Before this law was enacted, if a United States citizen spouse died within two years of marriage, the ability of the alien spouse to obtain immigration benefits ended. The new law allows for widows and widowers, as well as their unmarried children under the age of 21, to self-petition for permanent residence regardless of the amount of time the couple had been married, provided they demonstrate that the marriage was entered into in good faith, and provided they file the self-petition within two years of the death of their spouse. Also, the new law allows the beneficiaries or derivative beneficiaries of immigration benefits to continue to qualify for benefits, including some non-immigrant visa categories, after the death of the primary beneficiary or applicant.
The passage of this new law was necessitated by court action, as three federal appeals courts disagreed with the government’s position, finding that the way the prior law was written allowed for the term “spouse” to include “surviving spouses,” as it does in its common usage. Because of the split in federal court treatment on this issue, it may have been ripe for review before the Supreme Court, had Congress not enacted this change, to remove the widow penalty altogether. This new law also follows a drastic change in policy announced this summer as a way to ameliorate the unfair treatment widows were receiving.

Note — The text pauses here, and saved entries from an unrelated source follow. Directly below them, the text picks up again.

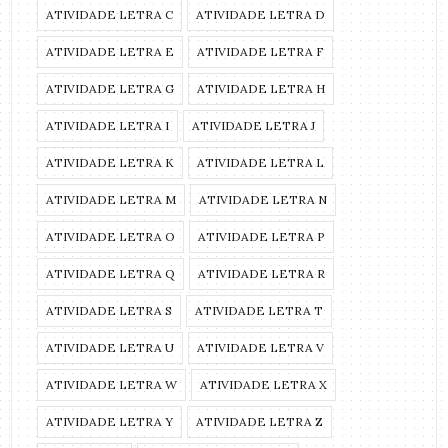
ATIVIDADE LETRA C
ATIVIDADE LETRA D
ATIVIDADE LETRA E
ATIVIDADE LETRA F
ATIVIDADE LETRA G
ATIVIDADE LETRA H
ATIVIDADE LETRA I
ATIVIDADE LETRA J
ATIVIDADE LETRA K
ATIVIDADE LETRA L
ATIVIDADE LETRA M
ATIVIDADE LETRA N
ATIVIDADE LETRA O
ATIVIDADE LETRA P
ATIVIDADE LETRA Q
ATIVIDADE LETRA R
ATIVIDADE LETRA S
ATIVIDADE LETRA T
ATIVIDADE LETRA U
ATIVIDADE LETRA V
ATIVIDADE LETRA W
ATIVIDADE LETRA X
ATIVIDADE LETRA Y
ATIVIDADE LETRA Z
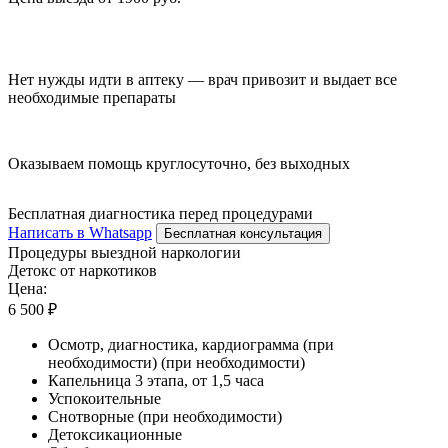
Нет нужды идти в аптеку — врач привозит и выдает все
необходимые препараты
Оказываем помощь круглосуточно, без выходных
Бесплатная диагностика перед процедурами
Написать в Whatsapp
Бесплатная консультация
Процедуры выездной наркологии
Детокс от наркотиков
Цена:
6 500 ₽
Осмотр, диагностика, кардиограмма (при
необходимости) (при необходимости)
Капельница 3 этапа, от 1,5 часа
Успокоительные
Снотворные (при необходимости)
Детоксикационные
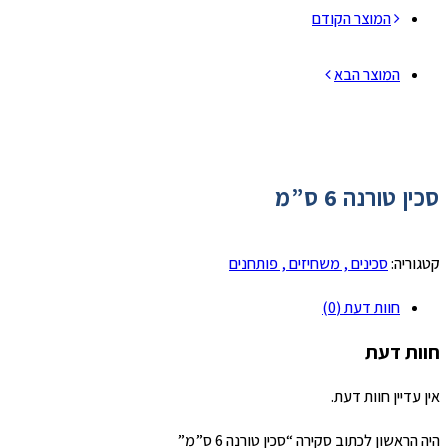
המוצר הקודם
המוצר הבא
סכין טורנה 6 ס”מ
קטגוריה:
סכינים , משחיזים , פותחנים
חוות דעת (0)
חוות דעת
אין עדיין חוות דעת.
היה הראשון לכתוב סקירה “סכין טורנה 6 ס”מ”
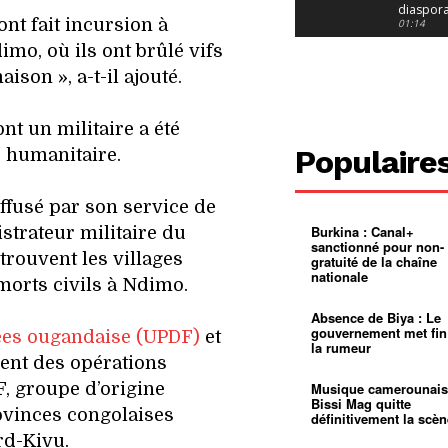
diaspor
ont fait incursion à
suivra-t-
01:14
l’appel 
mo, où ils ont brûlé vifs
gouvern
Douala :
?
ville à
ison », a-t-il ajouté.
l’épreuv
01:02
grandes
pluies
Échec au
nt un militaire a été
Le père
réclame 
01:16
Populaire
 humanitaire.
400 000 
pasteur
Camerou
L’État ve
mieux
01:27
fusé par son service de
contrôler
Burkina : Canal+
strateur militaire du
product
Croyanc
sanctionné pour non-
d’or
religieus
 trouvent les villages
gratuité de la chaîne
Entre
01:12
nationale
bricolag
 morts civils à Ndimo.
spirituel
Pénurie 
autonom
à Yaound
Absence de Biya : Le
mentale
Minkoa
01:12
gouvernement met fin
ées ougandaise (UPDF)
et
mettra-t-i
la rumeur
au calvai
Alexis
ent des opérations
Dipanda
Mouelle 
01:22
F, groupe d’origine
Musique camerounais
dernier
Bissi Mag quitte
ovinces congolaises
voyage
définitivement la scèn
rd-Kivu.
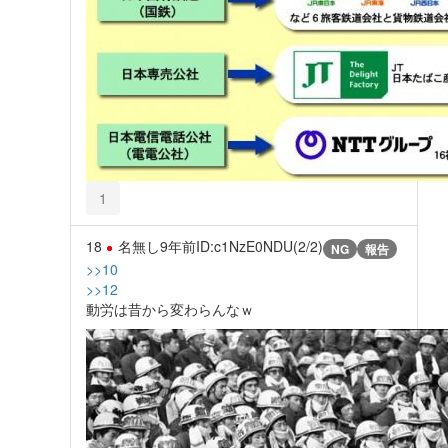
1
18
名無し
9年前
ID:c1NzE0NDU(2/2)
NG
報告
>>10
>>12
動労は昔から変わらんなｗ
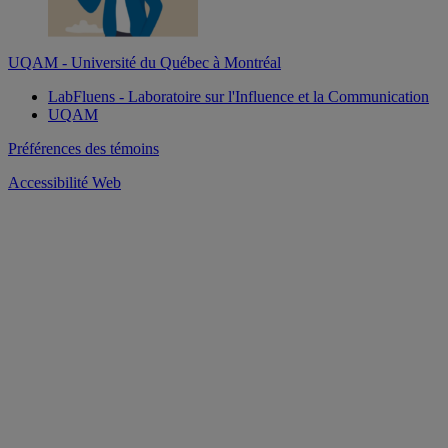
UQAM - Université du Québec à Montréal
LabFluens - Laboratoire sur l'Influence et la Communication
UQAM
Préférences des témoins
Accessibilité Web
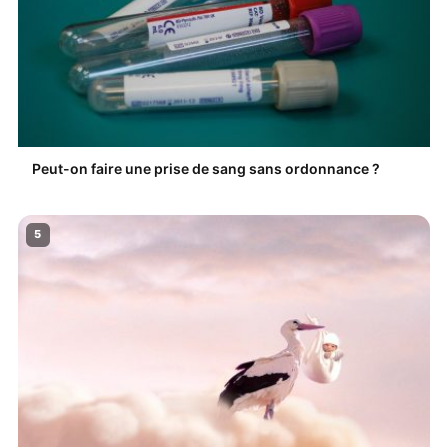
Peut-on faire une prise de sang sans ordonnance ?
5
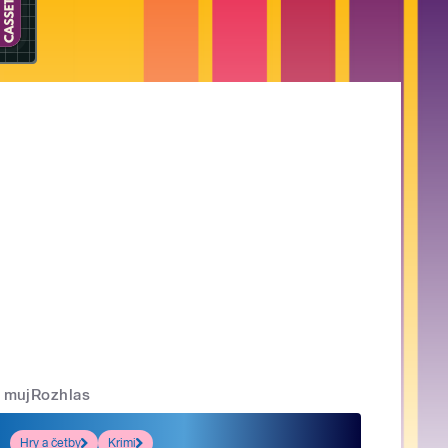
mujRozhlas
Hry a četby
Krimi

On June 9, 2009, a landmark change in U.S. immigration policy related to the “widow penalty” was issued in a press release from Department of Homeland Security Secretary Janet Napolitano. In it, she described a complete reversal on the part of the government to allow for some benefits to spouses of U.S. citizens who pass away before they have been married for two years, this also applied to their single children who are under 18 at the time of the marriage. The way the law previously worked, was that an alien who was married to a U.S. citizen could be the beneficiary of an immigrant visa petition, and on that basis (without having to wait for a visa number to become available) could apply for a green card. However, the law at the time specifically stated that where the U.S. citizen spouse dies, the foreign spouse can only benefit based on the marriage if they had been married for two years prior to the death of the citizen, they were not at that time legally separated, and the citizen actually filed an immigrant visa petition on their behalf.